- **Extract provided**:
━━━━━━━━
Nina Bennett reviews Patricia Clark
Self-Portrait with a Million Dollars
Terrapin Books, 2020
Self-Portrait with a Million Dollars, by Patricia Clark, is part of Terrapin Books’ redux series, meaning a repeat book by an author the press previously published. The first of Clark’s poetry books to be published by Terrapin, The Canopy, won the 2018 PSV Book of the Year Award.
The epigraph poem grabbed me and won’t let go. I find myself returning to it, and it sinks in deeper with each reading. Titled “Coaster,” the poem describes the kind of coaster one would buy in an airport gift shop, “a square/of some ceramic substance backed with cork.” Clark immediately makes this coaster universal with the ending of her second stanza:
and stamped on its face the Puget Sound
map and all the cities of my heart.
I turned my head after reading those lines to gaze at my coaster from Boulder. Later in the poem she captures flying back to Washington State with lines that resonate. They perfectly capture my emotional response every time my flight starts its descent into Denver and I get my first glimpse of the Rockies:
fearing my eyes would fill right
then in the aisle seat of row thirty-two.
The final stanza contains the line that grounds this collection:
the past in front of you like a map
Yes, the past is a bright thread woven throughout Clark’s poems, and this final line implores us to pay attention, to let the past show us the way forward.
With four numbered sections, Clark bears witness to life, family, friendships, and nature. There are ekphrastic poems; the title poem could serve as one. After lines describing landmarks from childhood, from a time when the family was intact, we are told that “muscle memory holds so much, landscape memory, too.” How many readers have returned to a childhood town to attend a reunion, and missed a turn because the gas station or barn is no longer on the corner? In a reference to the Seattle World’s Fair, the speaker describes “how for months I’d begged Father/to take us to see it-a million dollars in silver dollars/coming out of the east, a police escort.” The poem ends with a wonderful metaphor for life passages:
A motor parade gone in an eye blink-I hadn’t understood
I’d never see a single, silver, gleaming coin.
━━━━━━━━
[Dataset rows]
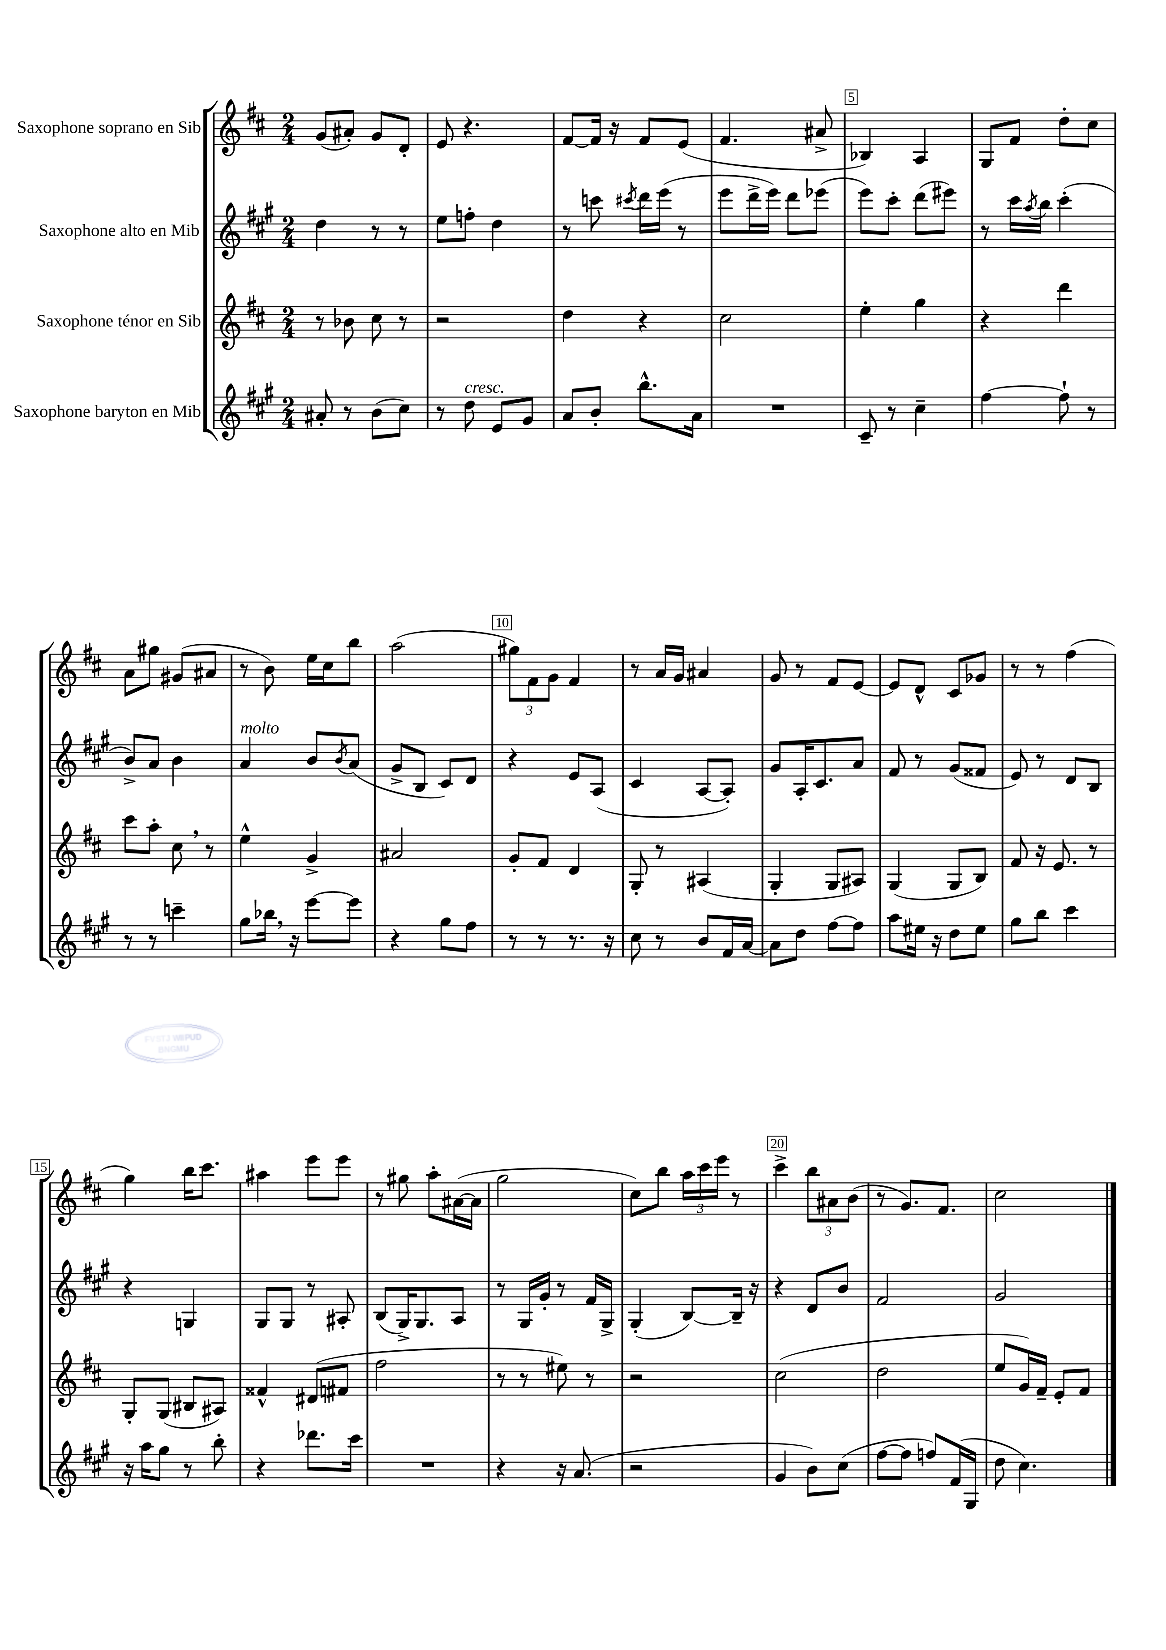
<<
\new StaffGroup <<
\new Staff = "s0" \with { instrumentName = "Saxophone soprano en Sib" } {
    \clef treble \key d \major \numericTimeSignature \time 2/4
    g'8( ais'8-.) g'8 d'8-. |
    e'8 r4. |
    fis'8~ fis'16 r16 fis'8 e'8( |
    fis'4. ais'8-> |
    bes4) a4 |
    g8 fis'8 d''8-. cis''8 |
    a'8 gis''8 gis'8( ais'8 |
    r8 b'8) e''16 cis''16 b''8 |
    a''2( |
    \tuplet 3/2 { gis''8) fis'8 g'8 } fis'4 |
    r8 a'16 g'16 ais'4 |
    g'8 r8 fis'8 e'8~ |
    e'8 d'8-^ cis'8 ges'8 |
    r8 r8 fis''4( |
    g''4) b''16 cis'''8. |
    ais''4 e'''8 e'''8 |
    r8 gis''8 a''8-. ais'16~( ais'16 |
    g''2 |
    cis''8) b''8 \tuplet 3/2 { a''16 cis'''16 e'''16 } r8 |
    cis'''4-> \tuplet 3/2 { b''8 ais'8 b'8( } |
    r8 g'8.) fis'8. |
    cis''2 \bar "|." |
}
\new Staff = "s1" \with { instrumentName = "Saxophone alto en Mib" } {
    \clef treble \key a \major \numericTimeSignature \time 2/4
    d''4 r8 r8 |
    e''8 f''8-. d''4 |
    r8 c'''8 \acciaccatura { cis'''8 } d'''16 e'''16( r8 |
    e'''8 d'''16-> e'''16) d'''8 ees'''8( |
    e'''8) cis'''8-. d'''8( eis'''8) |
    r8 cis'''16 \acciaccatura { a''8 } b''16 cis'''4-.( |
    b'8->) a'8 b'4 |
    a'4^\markup { \italic "molto" } b'8 \acciaccatura { b'8 } a'8( |
    gis'8-> b8 cis'8) d'8 |
    r4 e'8 a8( |
    cis'4 a8~ a8-.) |
    gis'8 a16-. cis'8. a'8 |
    fis'8 r8 gis'8( fisis'8 |
    e'8) r8 d'8 b8 |
    r4 g4 |
    gis8 gis8 r8 ais8-. |
    b8( gis16->) gis8. a8 |
    r8 gis16 gis'16-. r8 fis'16 gis16-> |
    gis4-.( b8~) b16-- r16 |
    r4 d'8 b'8 |
    fis'2 |
    gis'2 \bar "|." |
}
\new Staff = "s2" \with { instrumentName = "Saxophone ténor en Sib" } {
    \clef treble \key d \major \numericTimeSignature \time 2/4
    r8 bes'8 cis''8 r8 |
    r2 |
    d''4 r4 |
    cis''2 |
    e''4-. g''4 |
    r4 d'''4 |
    cis'''8 a''8-. cis''8 \breathe r8 |
    e''4-^ g'4-> |
    ais'2 |
    g'8-. fis'8 d'4 |
    g8-. r8 ais4( |
    g4-. g8 ais8) |
    g4( g8 b8) |
    fis'8 r16 e'8. r8 |
    g8-. g8( bis8 ais8) |
    fisis'4-^ dis'8( fis'8 |
    fis''2 |
    r8 r8 eis''8) r8 |
    r2 |
    cis''2( |
    d''2 |
    e''8 g'16) fis'16-- e'8-. fis'8 \bar "|." |
}
\new Staff = "s3" \with { instrumentName = "Saxophone baryton en Mib" } {
    \clef treble \key a \major \numericTimeSignature \time 2/4
    ais'8-. r8 b'8( cis''8) |
    r8 d''8^\markup { \italic "cresc." } e'8 gis'8 |
    a'8 b'8-. b''8.-^ a'16 |
    R2 |
    cis'8-- r8 cis''4-- |
    fis''4~ fis''8-! r8 |
    r8 r8 c'''4-- |
    gis''8 bes''16 \breathe r16 e'''8~ e'''8 |
    r4 gis''8 fis''8 |
    r8 r8 r8. r16 |
    cis''8 r8 b'8 fis'16 a'16~ |
    a'8 d''8 fis''8~ fis''8 |
    a''8 eis''16 r16 d''8 eis''8 |
    gis''8 b''8 cis'''4 |
    r16 a''16 gis''8 r8 b''8-. |
    r4 des'''8. cis'''16 |
    R2 |
    r4 r16 a'8.( |
    r2 |
    gis'4 b'8) cis''8( |
    fis''8~ fis''8 f''8) fis'16( gis16 |
    d''8 cis''4.) \bar "|." |
}
>>
>>
\layout { \context { \Score \override BarNumber.break-visibility = ##(#f #t #t) barNumberVisibility = #(every-nth-bar-number-visible 5) \override BarNumber.stencil = #(make-stencil-boxer 0.1 0.3 ly:text-interface::print) } }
━━━━━━━━
- **Your objective**:
Write out the section of the book review that begins with "With four numbered" and stops after "silver, gleaming coin.", substituting "copper" for "silver" throughout.

- **Result for this exercise**:
With four numbered sections, Clark bears witness to life, family, friendships, and nature. There are ekphrastic poems; the title poem could serve as one. After lines describing landmarks from childhood, from a time when the family was intact, we are told that “muscle memory holds so much, landscape memory, too.” How many readers have returned to a childhood town to attend a reunion, and missed a turn because the gas station or barn is no longer on the corner? In a reference to the Seattle World’s Fair, the speaker describes “how for months I’d begged Father/to take us to see it-a million dollars in copper dollars/coming out of the east, a police escort.” The poem ends with a wonderful metaphor for life passages:
A motor parade gone in an eye blink-I hadn’t understood
I’d never see a single, copper, gleaming coin.